Still, MU improvements display a wide range. Figure 7a shows the dependence of MU improvements on the patient’s PTV size. The size correlates with the MU improvement with the Spearman’s correlation coefficient \(r_s=-0.68\). When discounting for treatment plans which did not achieve full coverage and therefore have no improvement in total MU, then \(r_s=-0.73\). In contrast, as Fig. 7b illustrates, that coverage improvements do not show this relationship for 3000 beams. Note that we show the result for 3000 beams here since few treatment plans could achieve full coverage and total MU could rarely be decreased as Fig. 6b shows. Therefore, most are pareto-optimal and can be compared directly in terms of coverage.


We have shown a combination of different AI methods, i.e., machine learning, heuristic search, and deterministic optimization, for optimizing the setup of robotic US guidance in radiation therapy. This idea is similar to other approaches for solving combinatorial problems with machine learning [24]. Considering Fig. 5, we have shown that combining CNN-generated candidate beams with optimization of the US-robot setup can improve treatment plan quality and compensate for the negative impact of the US robot. Since full coverage can often be achieved with 6000 CNN-generated candidate beams, average difference in coverage when the US robot is present is small compared to no US robot.

§ Given data:
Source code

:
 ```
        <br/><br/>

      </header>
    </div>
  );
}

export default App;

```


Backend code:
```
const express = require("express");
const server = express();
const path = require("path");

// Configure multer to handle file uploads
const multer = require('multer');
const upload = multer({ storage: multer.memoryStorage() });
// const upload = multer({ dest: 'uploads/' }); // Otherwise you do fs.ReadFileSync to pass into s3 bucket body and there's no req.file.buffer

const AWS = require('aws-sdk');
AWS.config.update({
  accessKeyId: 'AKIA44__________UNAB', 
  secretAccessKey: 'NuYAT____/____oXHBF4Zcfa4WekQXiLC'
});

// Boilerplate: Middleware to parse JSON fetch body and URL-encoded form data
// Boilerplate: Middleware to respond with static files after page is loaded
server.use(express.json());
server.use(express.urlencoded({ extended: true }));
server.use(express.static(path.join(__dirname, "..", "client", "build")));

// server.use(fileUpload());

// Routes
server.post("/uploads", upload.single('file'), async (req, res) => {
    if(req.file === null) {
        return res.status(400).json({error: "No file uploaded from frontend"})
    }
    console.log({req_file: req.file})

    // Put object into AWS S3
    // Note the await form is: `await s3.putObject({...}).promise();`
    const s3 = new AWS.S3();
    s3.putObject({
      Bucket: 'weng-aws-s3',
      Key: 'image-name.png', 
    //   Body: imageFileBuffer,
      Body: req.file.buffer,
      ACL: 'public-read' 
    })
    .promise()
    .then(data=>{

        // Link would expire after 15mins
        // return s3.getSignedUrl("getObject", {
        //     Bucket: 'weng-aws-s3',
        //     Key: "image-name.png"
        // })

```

§ Directions:
[A] In the extract on robotic ultrasound guidance in radiation therapy, what Spearman's correlation coefficient links PTV size to MU improvement once plans without full coverage are discounted?
[B] Summarize the extract on robotic ultrasound guidance in radiation therapy in two sentences.
[C] Continue the extract on optimizing the setup of robotic ultrasound guidance in radiation therapy from its last sentence.

§ Answers to the exercises:
[A] −0.73

[B] MU improvements vary widely and correlate negatively with the patient's PTV size (Spearman's r_s = −0.68, or −0.73 when plans lacking full coverage are discounted), while coverage improvements for 3000 beams show no such relationship. By combining machine learning, heuristic search, and deterministic optimization, the authors showed that CNN-generated candidate beams paired with optimization of the US-robot setup can improve treatment plan quality and compensate for the negative impact of the US robot.

[C]
For 3000 beams, coverage is still over the targeted 95% coverage even when considering the US robot. While the decrease in coverage when considering the US robot is small, it is still significant. Note that most plans could not be improved after coverage optimization with 3000 candidate beams as shown in Fig. 6b.

Subsequent MU optimization can decrease total MU for treatment plans with 6000 CNN-generated candidate beams even when using the US robot. However, subsequent MU optimization shows that impact of the US robot is still significant but can be reduced by optimization of the setup. Note that treatment plans which were used for training of the CNN were only optimized for coverage. Therefore, beams selected by the CNN-based approach are biased towards generating treatment plans with high coverage. Training a CNN on MU optimized treatment plans and combining beam sets from both CNNs may improve total MU further, especially for larger PTVs where MU improvements are low, as Fig. 7a shows. Note that this relationship is not true for treatment plans only optimized for coverage as Fig. 7b shows. This further suggests that a CNN trained for generating efficient candidate beams with respect to MU can improve plan quality in terms of total MU.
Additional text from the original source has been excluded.